**TASK PROMPT**
Your job is to copy every line in the material containing the word "balkónové".

────────────────────────────────────────

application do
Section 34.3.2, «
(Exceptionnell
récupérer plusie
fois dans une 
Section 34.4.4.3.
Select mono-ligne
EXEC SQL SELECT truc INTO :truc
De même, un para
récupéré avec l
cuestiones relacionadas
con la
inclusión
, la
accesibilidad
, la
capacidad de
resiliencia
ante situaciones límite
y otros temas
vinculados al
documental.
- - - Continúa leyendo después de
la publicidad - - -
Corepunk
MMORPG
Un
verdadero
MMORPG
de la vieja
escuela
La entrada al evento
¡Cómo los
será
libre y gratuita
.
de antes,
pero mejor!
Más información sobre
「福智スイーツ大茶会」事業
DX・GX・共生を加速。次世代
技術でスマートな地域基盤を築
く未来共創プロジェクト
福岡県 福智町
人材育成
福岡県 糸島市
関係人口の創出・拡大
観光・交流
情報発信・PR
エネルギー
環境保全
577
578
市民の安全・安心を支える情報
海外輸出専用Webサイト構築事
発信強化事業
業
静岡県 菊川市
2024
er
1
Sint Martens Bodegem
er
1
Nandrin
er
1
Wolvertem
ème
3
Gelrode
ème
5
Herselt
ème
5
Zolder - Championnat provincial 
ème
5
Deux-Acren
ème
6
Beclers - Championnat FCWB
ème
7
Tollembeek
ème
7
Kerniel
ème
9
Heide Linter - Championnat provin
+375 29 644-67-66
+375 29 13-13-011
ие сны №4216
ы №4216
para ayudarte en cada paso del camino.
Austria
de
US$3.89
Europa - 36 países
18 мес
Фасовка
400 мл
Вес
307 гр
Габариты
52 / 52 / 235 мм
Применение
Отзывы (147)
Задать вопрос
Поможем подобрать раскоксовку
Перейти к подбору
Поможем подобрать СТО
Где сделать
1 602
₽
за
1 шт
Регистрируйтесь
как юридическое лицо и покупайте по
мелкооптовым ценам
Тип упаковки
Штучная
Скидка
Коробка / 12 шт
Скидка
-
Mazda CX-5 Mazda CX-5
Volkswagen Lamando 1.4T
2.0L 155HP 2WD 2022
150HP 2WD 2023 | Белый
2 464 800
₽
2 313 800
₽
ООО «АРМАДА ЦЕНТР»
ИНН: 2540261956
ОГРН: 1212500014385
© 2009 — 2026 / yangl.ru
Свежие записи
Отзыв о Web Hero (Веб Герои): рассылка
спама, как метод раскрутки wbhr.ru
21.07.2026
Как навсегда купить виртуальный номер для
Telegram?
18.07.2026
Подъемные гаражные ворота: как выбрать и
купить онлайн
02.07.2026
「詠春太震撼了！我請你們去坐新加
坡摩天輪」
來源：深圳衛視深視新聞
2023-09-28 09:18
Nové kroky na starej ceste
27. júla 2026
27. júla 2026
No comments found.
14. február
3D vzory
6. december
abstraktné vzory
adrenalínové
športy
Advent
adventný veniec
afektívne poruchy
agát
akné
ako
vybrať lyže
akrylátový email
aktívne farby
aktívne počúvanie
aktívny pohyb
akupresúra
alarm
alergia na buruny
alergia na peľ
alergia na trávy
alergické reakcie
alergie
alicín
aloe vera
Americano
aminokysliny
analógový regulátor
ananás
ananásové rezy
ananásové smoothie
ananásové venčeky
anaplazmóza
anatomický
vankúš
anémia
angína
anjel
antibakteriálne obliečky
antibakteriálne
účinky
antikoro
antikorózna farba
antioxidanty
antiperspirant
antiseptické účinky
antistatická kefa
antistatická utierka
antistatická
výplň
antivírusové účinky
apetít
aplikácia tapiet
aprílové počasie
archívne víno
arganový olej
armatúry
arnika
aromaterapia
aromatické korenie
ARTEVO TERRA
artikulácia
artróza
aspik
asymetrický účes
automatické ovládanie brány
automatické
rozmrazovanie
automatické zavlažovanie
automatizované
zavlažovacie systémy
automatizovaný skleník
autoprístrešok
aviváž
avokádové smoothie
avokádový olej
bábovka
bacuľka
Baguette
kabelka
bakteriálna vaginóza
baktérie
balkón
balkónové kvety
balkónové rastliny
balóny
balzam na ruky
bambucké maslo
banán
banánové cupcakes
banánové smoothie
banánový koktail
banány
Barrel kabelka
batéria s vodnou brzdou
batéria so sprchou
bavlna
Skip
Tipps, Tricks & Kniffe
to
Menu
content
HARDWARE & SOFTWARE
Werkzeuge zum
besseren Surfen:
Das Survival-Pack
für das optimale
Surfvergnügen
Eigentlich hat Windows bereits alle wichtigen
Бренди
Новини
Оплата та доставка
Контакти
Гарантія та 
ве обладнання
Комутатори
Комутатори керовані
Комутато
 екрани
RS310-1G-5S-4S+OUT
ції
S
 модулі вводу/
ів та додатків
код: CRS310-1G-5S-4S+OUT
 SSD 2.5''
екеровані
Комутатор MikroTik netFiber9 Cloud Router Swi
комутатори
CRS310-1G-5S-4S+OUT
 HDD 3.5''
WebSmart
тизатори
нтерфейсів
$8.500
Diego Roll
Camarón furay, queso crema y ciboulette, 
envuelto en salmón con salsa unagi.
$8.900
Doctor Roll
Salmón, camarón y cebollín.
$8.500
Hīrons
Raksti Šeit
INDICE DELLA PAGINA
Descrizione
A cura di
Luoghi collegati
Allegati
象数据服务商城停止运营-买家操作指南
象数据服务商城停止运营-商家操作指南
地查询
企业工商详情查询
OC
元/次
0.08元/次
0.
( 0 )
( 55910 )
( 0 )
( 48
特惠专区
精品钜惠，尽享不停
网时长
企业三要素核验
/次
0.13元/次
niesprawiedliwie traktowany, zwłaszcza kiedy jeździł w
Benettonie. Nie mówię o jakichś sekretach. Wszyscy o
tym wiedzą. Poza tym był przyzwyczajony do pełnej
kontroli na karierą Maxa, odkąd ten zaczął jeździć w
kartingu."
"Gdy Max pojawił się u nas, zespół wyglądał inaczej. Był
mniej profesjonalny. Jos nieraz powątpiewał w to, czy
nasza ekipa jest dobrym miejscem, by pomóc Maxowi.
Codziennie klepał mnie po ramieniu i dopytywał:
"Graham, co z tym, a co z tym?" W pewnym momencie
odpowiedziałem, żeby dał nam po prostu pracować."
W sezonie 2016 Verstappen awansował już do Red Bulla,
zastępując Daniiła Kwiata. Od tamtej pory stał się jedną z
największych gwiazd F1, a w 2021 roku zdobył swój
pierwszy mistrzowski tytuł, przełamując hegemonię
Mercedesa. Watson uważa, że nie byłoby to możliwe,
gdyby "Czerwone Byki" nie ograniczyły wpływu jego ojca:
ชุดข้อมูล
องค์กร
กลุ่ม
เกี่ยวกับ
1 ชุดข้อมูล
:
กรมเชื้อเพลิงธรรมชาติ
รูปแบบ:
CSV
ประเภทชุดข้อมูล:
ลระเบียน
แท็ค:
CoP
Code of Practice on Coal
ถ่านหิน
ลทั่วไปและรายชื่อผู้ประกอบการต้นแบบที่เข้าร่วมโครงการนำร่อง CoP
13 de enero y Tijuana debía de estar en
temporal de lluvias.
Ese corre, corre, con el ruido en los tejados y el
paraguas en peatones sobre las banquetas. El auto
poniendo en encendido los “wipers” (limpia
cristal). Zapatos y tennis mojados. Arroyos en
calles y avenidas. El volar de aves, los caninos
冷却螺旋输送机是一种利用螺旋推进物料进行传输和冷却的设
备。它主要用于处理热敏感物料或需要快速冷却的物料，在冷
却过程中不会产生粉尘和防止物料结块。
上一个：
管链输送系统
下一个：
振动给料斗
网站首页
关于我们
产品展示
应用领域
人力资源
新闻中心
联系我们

────────────────────────────────────────

**EXERCISE RESPONSE**
balkónové kvety
balkónové rastliny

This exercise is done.